Il est vrai de dire que la comtesse avait attendu cette demande avec la résolution d’y souscrire ; mais elle avait à peine remarqué le sentiment de crainte ou de fierté qui avait empêché madame Thierry de la lui faire. Elle s’en avisa en ce jour de retour sur elle-même et se reprocha de n’avoir pas prévenu le désir présumable de la pauvre veuve.

— Si c’eût été quelque grande dame ruinée, pensa-t-elle, je n’aurais eu garde d’oublier les égards que l’on doit à l’âge ou au malheur.
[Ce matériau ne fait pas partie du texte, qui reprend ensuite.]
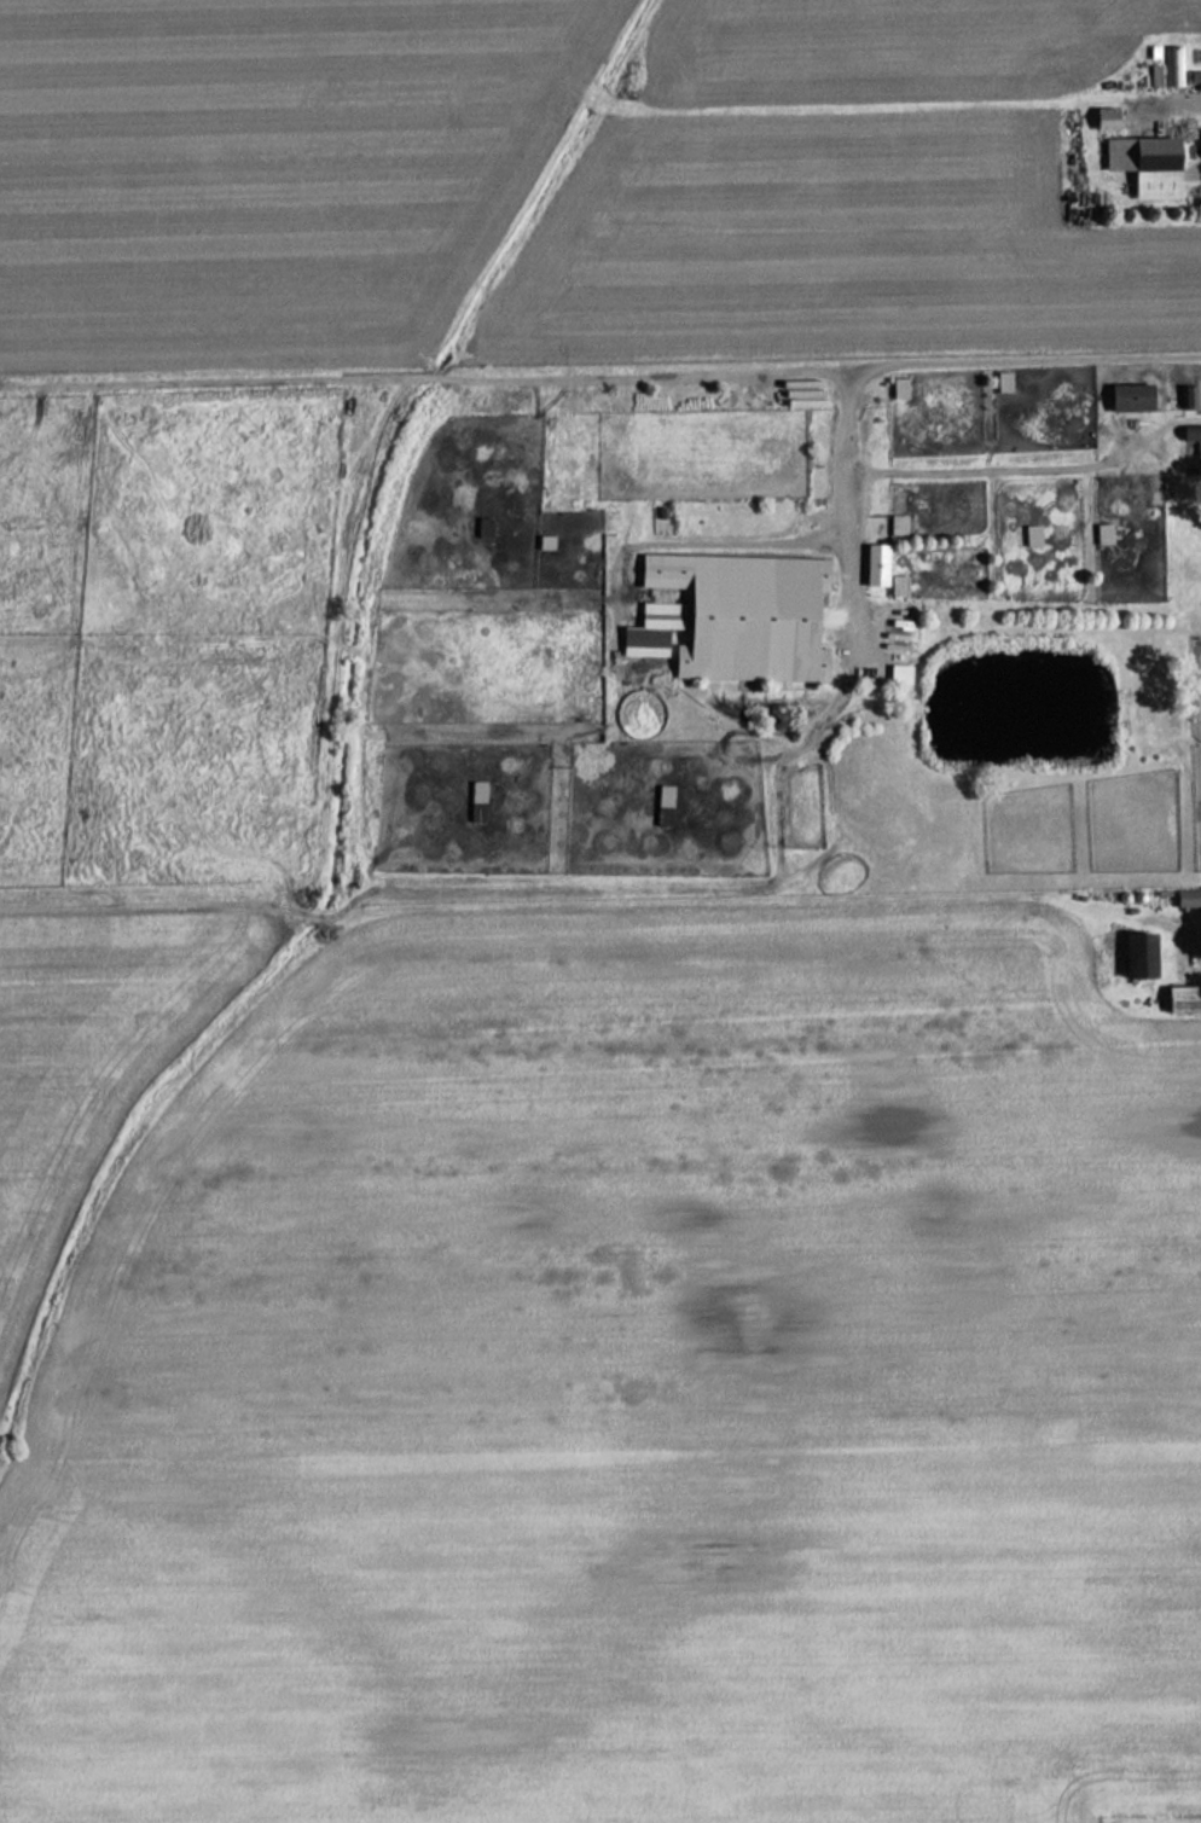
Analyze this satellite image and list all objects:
crop: (887, 52)
building: (1171, 67)
building: (1153, 76)
building: (1106, 120)
crop: (256, 162)
building: (1146, 166)
crop: (828, 245)
road: (619, 374)
building: (1002, 381)
building: (898, 387)
building: (1187, 396)
building: (1131, 397)
building: (1191, 434)
road: (1029, 469)
road: (848, 503)
building: (897, 524)
building: (876, 564)
building: (897, 585)
building: (747, 615)
building: (651, 630)
building: (897, 675)
building: (476, 801)
building: (663, 805)
road: (1172, 911)
building: (1140, 955)
building: (1184, 999)
crop: (100, 1038)
crop: (634, 1394)

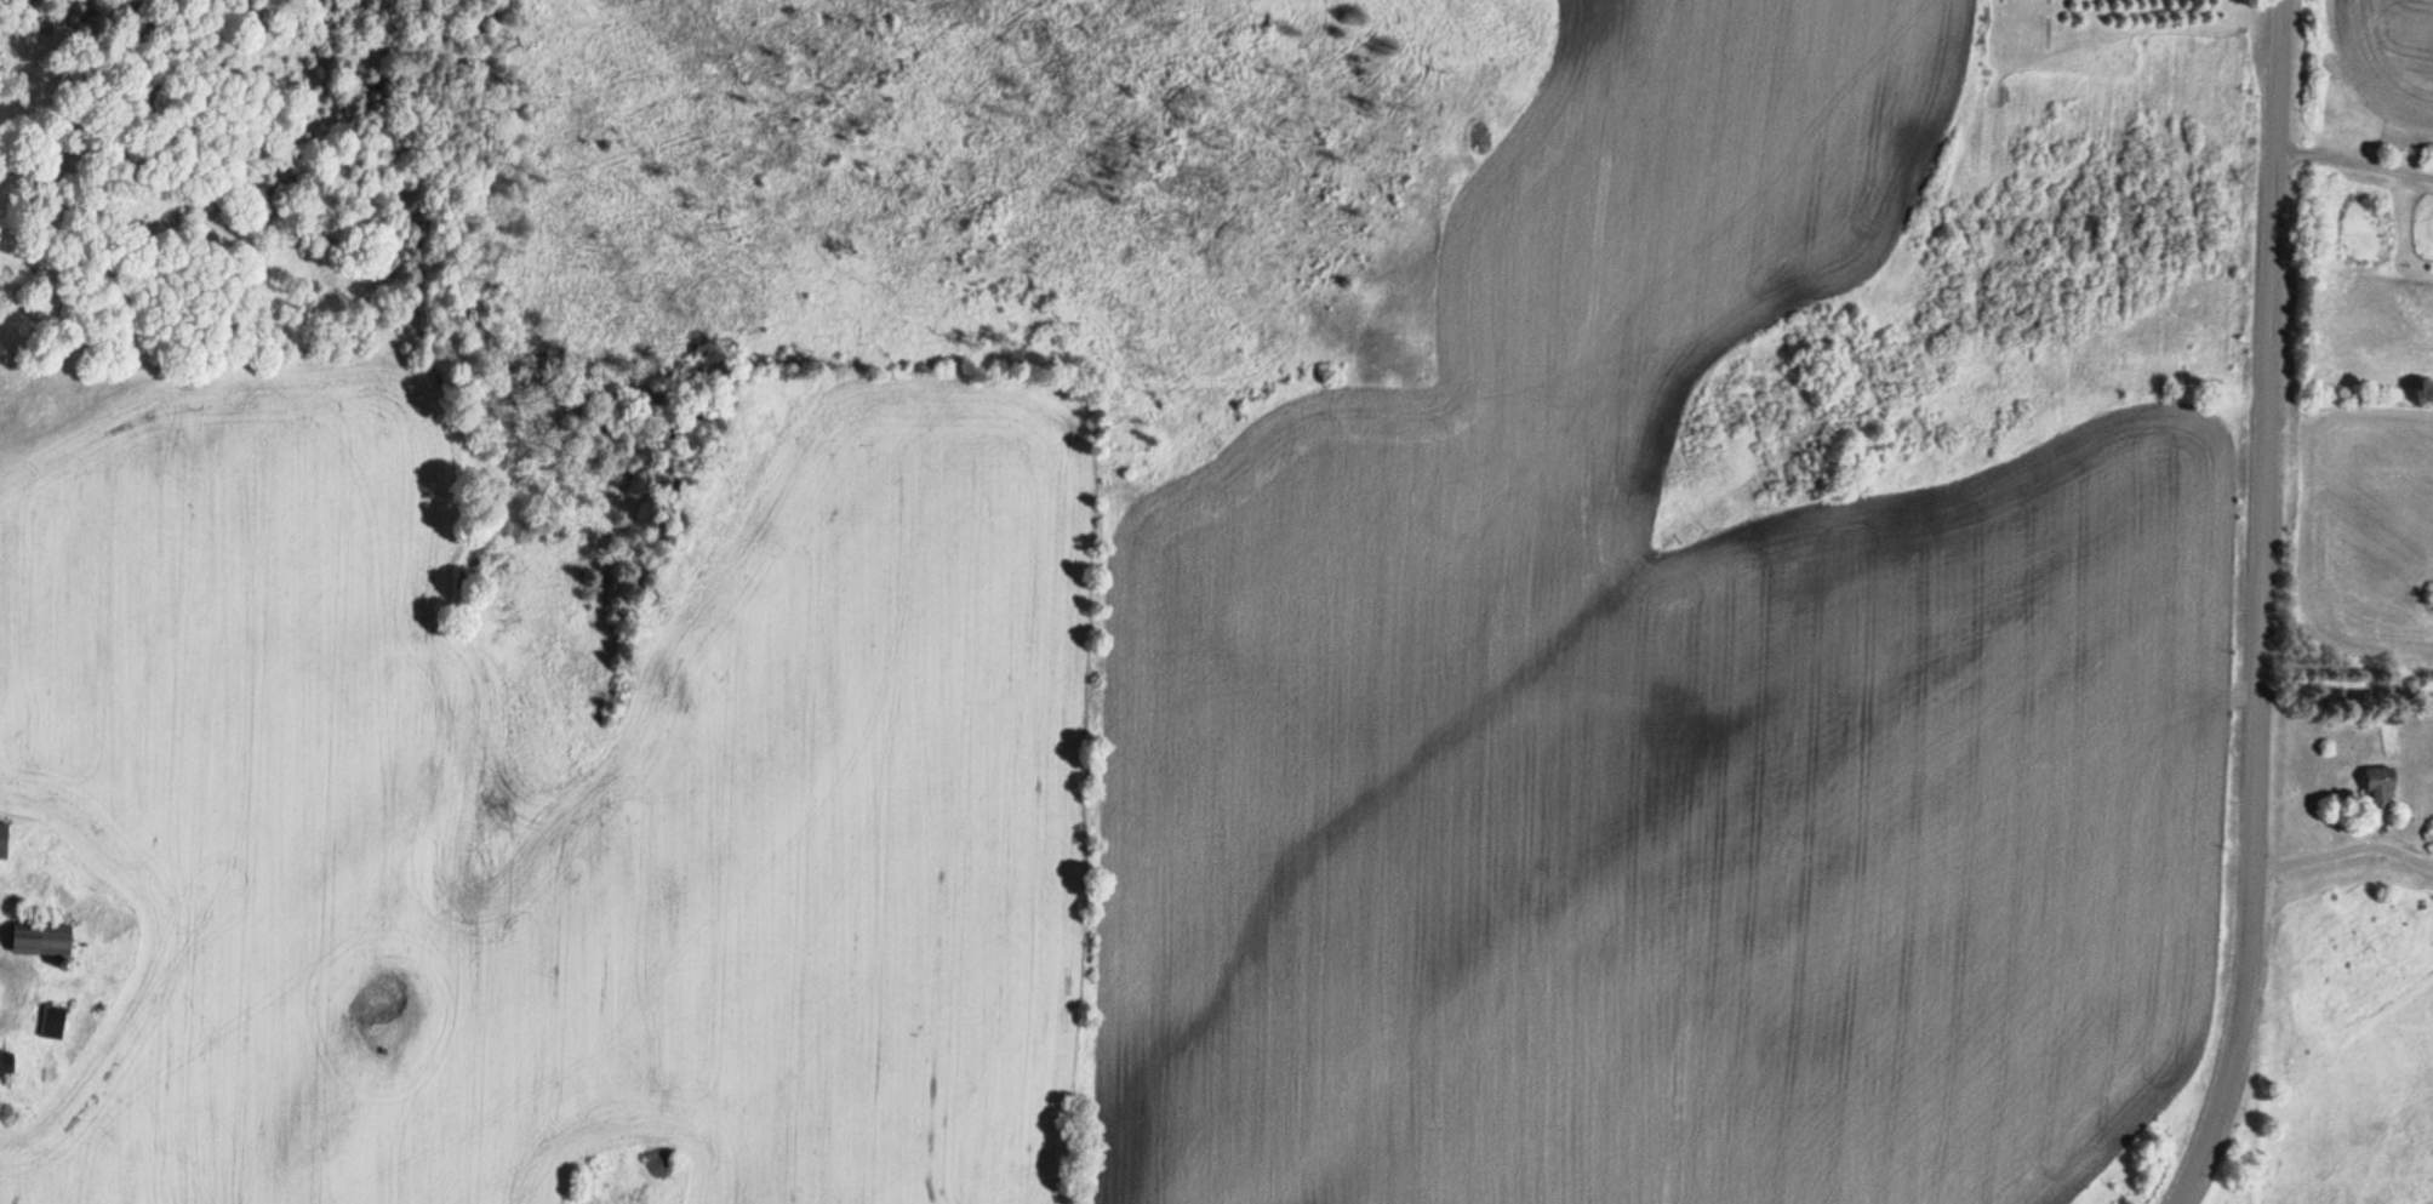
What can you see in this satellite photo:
road: (2351, 165)
road: (2257, 607)
building: (2380, 788)
building: (3, 840)
building: (39, 939)
building: (52, 1023)
building: (6, 1063)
Voilà encore une preuve de ce que je disais à la baronne : on nous fausse l’esprit et on nous dessèche le cœur en nous élevant dans les préjugés du sang. Je me sens égoïste et impolie envers cette personne qu’on m’a dit être infiniment respectable et fort gênée. Comment ai-je oublié ce qui était un devoir ? Mais voici une occasion pour tout réparer et je ne la perdrai pas ; car j’ai besoin aujourd’hui de me réconcilier avec moi-même.

La comtesse approcha résolument de la croisée et toussa deux ou trois fois comme pour avertir de sa présence, et, comme personne ne bougeait, elle se hasarda à frapper contre la vitre dépolie.

Julien était sorti ; mais madame Thierry était encore là. Surprise, elle parut, et, en voyant cette belle dame qu’elle connaissait bien de vue, mais à laquelle jamais encore elle n’avait adressé la parole, elle ouvrit sa fenêtre toute grande.